Shira Greenberg, Chief Economist at Israel’s Ministry of Finance, has submitted a report containing recommendations for regulating digital assets in the country. The 109-page report was published on November 28 and appeared to have piqued the interest of top government officials.
The top of the agenda for Greenberg is the removal of the barriers clogging the advancement of a proper regulatory framework. The Chief Economist noted that clarifying government policy on new participants in the industry and simplifying the licensing process is the first step in putting Israel on the right track.
Greenberg called for wider powers to be given to the supervisor of financial service providers and opined for the creation of an effective tax regime for the digital asset industry. Furthermore, she noted that the industry would be safer for participants if Israel’s securities laws were expanded to apply to virtual currencies.

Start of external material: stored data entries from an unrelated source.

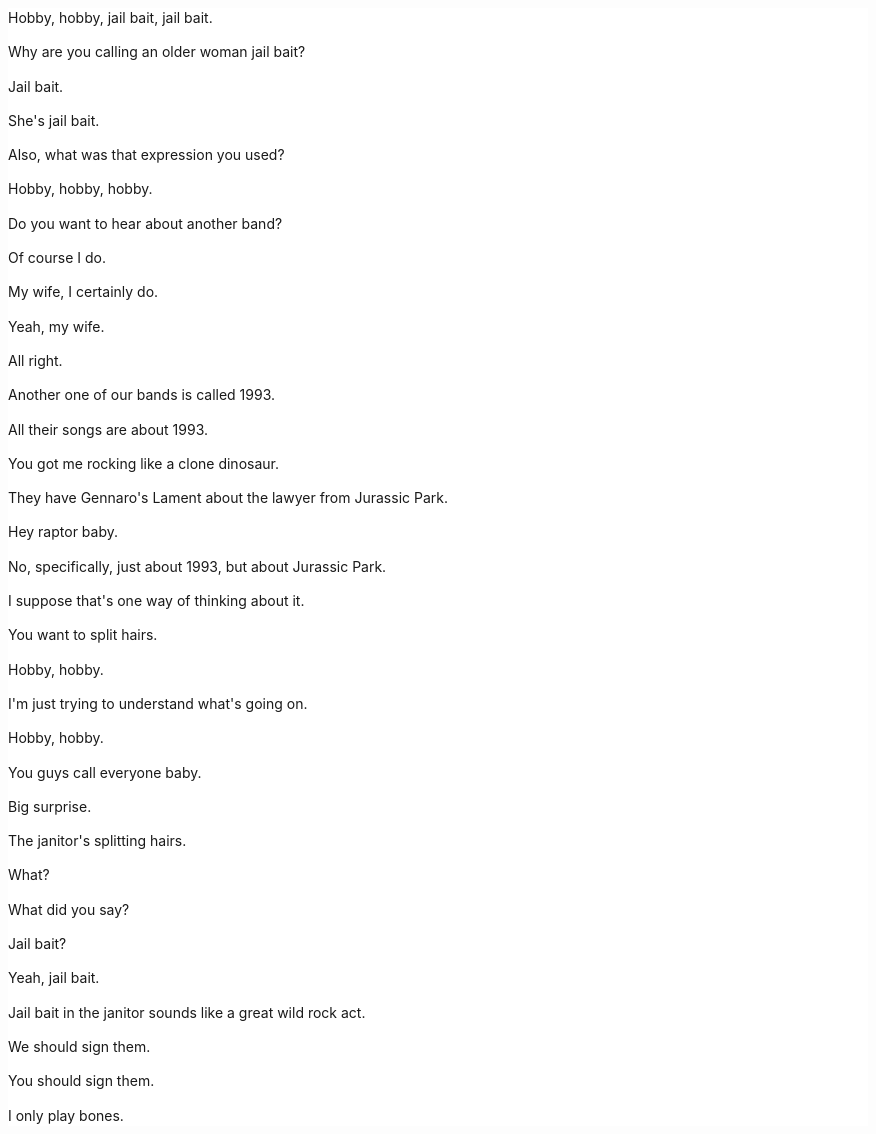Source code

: Hobby, hobby, jail bait, jail bait.

Why are you calling an older woman jail bait?

Jail bait.

She's jail bait.

Also, what was that expression you used?

Hobby, hobby, hobby.

Do you want to hear about another band?

Of course I do.

My wife, I certainly do.

Yeah, my wife.

All right.

Another one of our bands is called 1993.

All their songs are about 1993.

You got me rocking like a clone dinosaur.

They have Gennaro's Lament about the lawyer from Jurassic Park.

Hey raptor baby.

No, specifically, just about 1993, but about Jurassic Park.

I suppose that's one way of thinking about it.

You want to split hairs.

Hobby, hobby.

I'm just trying to understand what's going on.

Hobby, hobby.

You guys call everyone baby.

Big surprise.

The janitor's splitting hairs.

What?

What did you say?

Jail bait?

Yeah, jail bait.

Jail bait in the janitor sounds like a great wild rock act.

We should sign them.

You should sign them.

I only play bones.
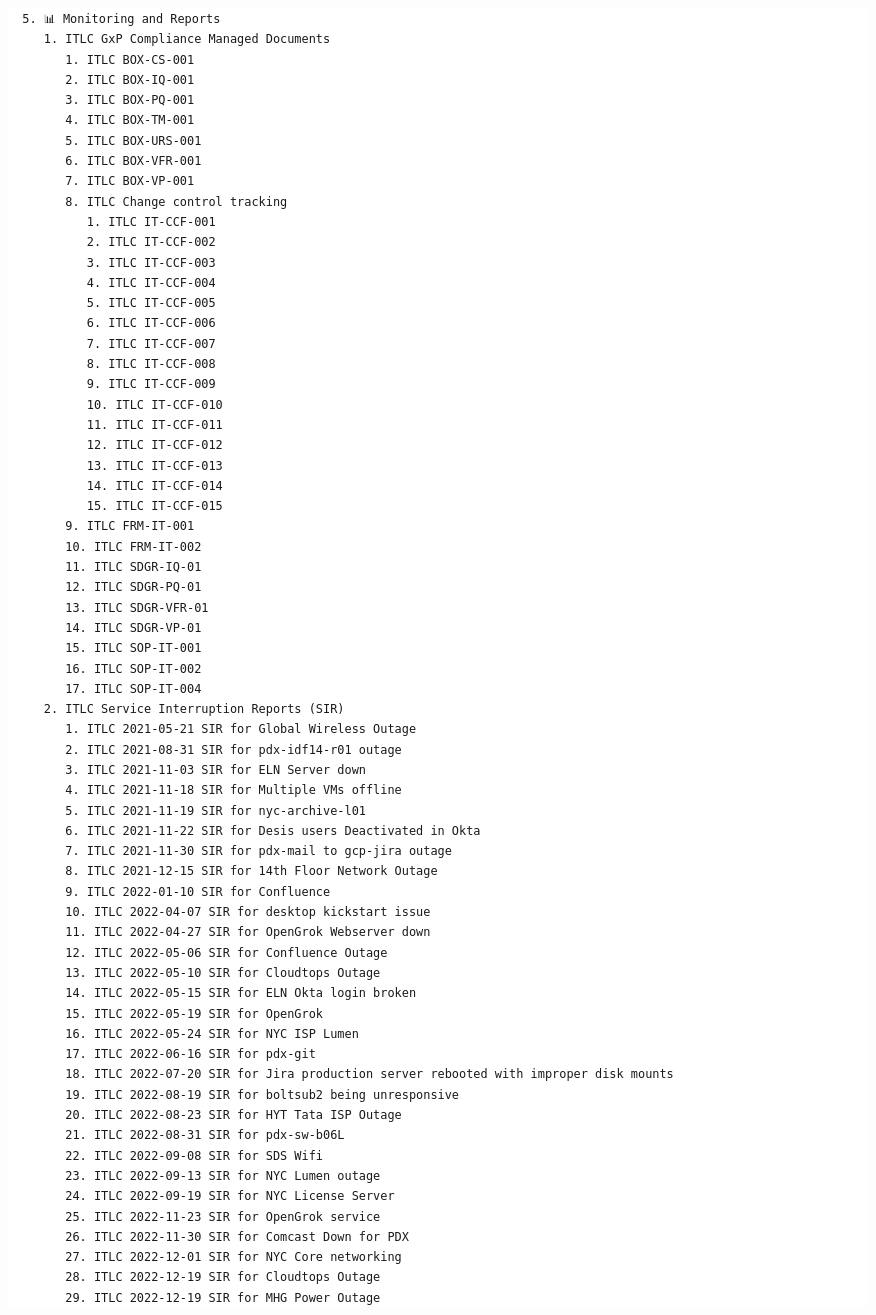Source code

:       5. 📊 Monitoring and Reports
         1. ITLC GxP Compliance Managed Documents
            1. ITLC BOX-CS-001
            2. ITLC BOX-IQ-001
            3. ITLC BOX-PQ-001
            4. ITLC BOX-TM-001
            5. ITLC BOX-URS-001
            6. ITLC BOX-VFR-001
            7. ITLC BOX-VP-001
            8. ITLC Change control tracking
               1. ITLC IT-CCF-001
               2. ITLC IT-CCF-002
               3. ITLC IT-CCF-003
               4. ITLC IT-CCF-004
               5. ITLC IT-CCF-005
               6. ITLC IT-CCF-006
               7. ITLC IT-CCF-007
               8. ITLC IT-CCF-008
               9. ITLC IT-CCF-009
               10. ITLC IT-CCF-010
               11. ITLC IT-CCF-011
               12. ITLC IT-CCF-012
               13. ITLC IT-CCF-013
               14. ITLC IT-CCF-014
               15. ITLC IT-CCF-015
            9. ITLC FRM-IT-001
            10. ITLC FRM-IT-002
            11. ITLC SDGR-IQ-01
            12. ITLC SDGR-PQ-01
            13. ITLC SDGR-VFR-01
            14. ITLC SDGR-VP-01
            15. ITLC SOP-IT-001
            16. ITLC SOP-IT-002
            17. ITLC SOP-IT-004
         2. ITLC Service Interruption Reports (SIR)
            1. ITLC 2021-05-21 SIR for Global Wireless Outage
            2. ITLC 2021-08-31 SIR for pdx-idf14-r01 outage
            3. ITLC 2021-11-03 SIR for ELN Server down
            4. ITLC 2021-11-18 SIR for Multiple VMs offline
            5. ITLC 2021-11-19 SIR for nyc-archive-l01
            6. ITLC 2021-11-22 SIR for Desis users Deactivated in Okta
            7. ITLC 2021-11-30 SIR for pdx-mail to gcp-jira outage
            8. ITLC 2021-12-15 SIR for 14th Floor Network Outage
            9. ITLC 2022-01-10 SIR for Confluence
            10. ITLC 2022-04-07 SIR for desktop kickstart issue
            11. ITLC 2022-04-27 SIR for OpenGrok Webserver down
            12. ITLC 2022-05-06 SIR for Confluence Outage
            13. ITLC 2022-05-10 SIR for Cloudtops Outage
            14. ITLC 2022-05-15 SIR for ELN Okta login broken
            15. ITLC 2022-05-19 SIR for OpenGrok
            16. ITLC 2022-05-24 SIR for NYC ISP Lumen
            17. ITLC 2022-06-16 SIR for pdx-git
            18. ITLC 2022-07-20 SIR for Jira production server rebooted with improper disk mounts
            19. ITLC 2022-08-19 SIR for boltsub2 being unresponsive
            20. ITLC 2022-08-23 SIR for HYT Tata ISP Outage
            21. ITLC 2022-08-31 SIR for pdx-sw-b06L
            22. ITLC 2022-09-08 SIR for SDS Wifi
            23. ITLC 2022-09-13 SIR for NYC Lumen outage
            24. ITLC 2022-09-19 SIR for NYC License Server
            25. ITLC 2022-11-23 SIR for OpenGrok service
            26. ITLC 2022-11-30 SIR for Comcast Down for PDX
            27. ITLC 2022-12-01 SIR for NYC Core networking
            28. ITLC 2022-12-19 SIR for Cloudtops Outage
            29. ITLC 2022-12-19 SIR for MHG Power Outage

“I thank the Chief Economist for the comprehensive, professional, and dedicated work carried out by her and her staff on the subject, which is the most comprehensive and up-to-date report that currently exists on this subject for use by the government,” said Avigdor Lieberman, Minister of Finance.
Lieberman stated that he expects policymakers to rely on the recommendations in crafting a robust framework while adding that it balances the risks and benefits of the country’s financial system.
Other recommendations in the documents include establishing legislation to supervise the issuance of stablecoins and other digital assets that provide financial services. Greenberg suggested that the Bank of Israel should exercise significant powers over digital assets that could have a weighty effect on the economy while noting that attention should be given to the budding niche of decentralized autonomous organizations (DAOs).
Israel has not lived up to the hype so far
Israel has always prided itself in being a tech-savvy country with a youthful population, but these metrics have not been reflected in terms of digital asset adoption in the country. A study by on-chain analytics firm Chainalysis placed Israel 111th out of 146 countries for digital asset adoption rate, a relatively low standing in the grand scheme.
The statistics are even grimmer for Israel as Greenberg notes that only 2% of the population admits to owning a virtual currency wallet. The country has recorded only 21 million distributed ledger technology (DLT) transactions which amount to less than 0.04% of global transactions.
Despite lagging behind in virtual currency adoption, Israel is making significant strides with its central bank digital currency (CBDC), with several pilots in the works by the central bank. The Bank of Israel has gone the extra mile to consider the potential of the digital shekel in facilitating cross-border transactions in a partnership with the Bank for International Settlements (BIS).